What things were bought with this newfound affluence? Hippy consumerism, of the kind involving essential oils, incense sticks, and art works at local galleries.
Then there were clothes. More precisely, I bought two dresses. Both can be said, with decades of hindsight, to have been ghastly. Drop waist and pleats in one; the other more casual, gathered at the hip, but with yards of fabric in it nonetheless. A lot of colour on a lot of cotton. They had intensely busy designs; one was plastered with blocky geometric patterns in many hues of ochre, mauve, brick red and more. The other was finer, swirling forest green, dark purple and blue.
I wore them at home. Sitting once or twice in the dilapidated back garden, seeing the sunshine on my feet. Cooking vegetarian curry in the kitchen that had no hot water tap.

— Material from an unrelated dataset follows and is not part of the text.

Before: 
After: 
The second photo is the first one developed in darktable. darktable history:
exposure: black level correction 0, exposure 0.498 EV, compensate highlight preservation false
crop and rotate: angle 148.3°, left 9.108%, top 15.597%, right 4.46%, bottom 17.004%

But, once, I did not wear them at home. On a warm morning, I put on the purple, blue and green dress, stepped out into the street, and strode toward the train station. There, I commuted into the heart of Sydney’s business district, walked down Liverpool Street, and sat at my desk and did my job all day. In a dress.

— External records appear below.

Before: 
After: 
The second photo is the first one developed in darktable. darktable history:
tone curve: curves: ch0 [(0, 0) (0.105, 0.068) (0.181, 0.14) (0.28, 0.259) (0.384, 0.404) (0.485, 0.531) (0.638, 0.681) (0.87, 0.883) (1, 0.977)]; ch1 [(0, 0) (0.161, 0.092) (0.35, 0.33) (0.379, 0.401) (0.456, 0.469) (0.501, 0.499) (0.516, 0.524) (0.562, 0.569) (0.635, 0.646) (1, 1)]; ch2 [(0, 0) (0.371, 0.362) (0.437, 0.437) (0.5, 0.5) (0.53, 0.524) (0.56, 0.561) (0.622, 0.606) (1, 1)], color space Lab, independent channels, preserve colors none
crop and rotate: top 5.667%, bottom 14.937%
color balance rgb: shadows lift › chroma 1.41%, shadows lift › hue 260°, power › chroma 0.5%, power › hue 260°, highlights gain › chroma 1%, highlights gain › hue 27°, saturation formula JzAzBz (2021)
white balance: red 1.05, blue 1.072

We may have been greenies, and one or two of us were known to arrive at work in bare feet. But overwhelmingly we were young professional people in casual clothes, driven by a strong sense of mission, but not, to my knowledge, a desire to subvert the dominant gender paradigm. Still, no-one said anything, as I tapped away on the computer, or got a cup of instant coffee in the windowless back room in which we held staff meetings. No-one said “what are you doing, you idiot!” but also, sadly, not “what a lovely outfit!”
It wasn’t as though I was confidently stylish. These colleagues were friends, but i was still anxious that day. It might have been logical to be nervous that I might be subject to gender-phobic violence; to have agonised over transgressing against my assigned sex role. But really, I just was not sure it looked that good. My body was skinny and straight, lacking utterly the curves anticipated by the dressmaker. I was not hirsute, except on my legs, and felt that the thick hair contradicted the feminine beauty of flowing fabric. These were the things I fretted over; while structural gender questions apparently passed me by.
A friend visited for dinner; a warm night, the cockroaches and fleas temporarily fumigated into submission. Me sitting in my dress, she in hers. Talking about our short lives, hers the more interesting by far: someone who had been to South America rather than just reading about it. In moments like that, there were other questions that came to mind - of much the kind that might be expected of a person on a date (even though we were not, technically, on a date). I loved wearing these clothes, but my mind did wonder: did the dress drain romantic possibility from the evening, or was there never any in the first place? I do not know.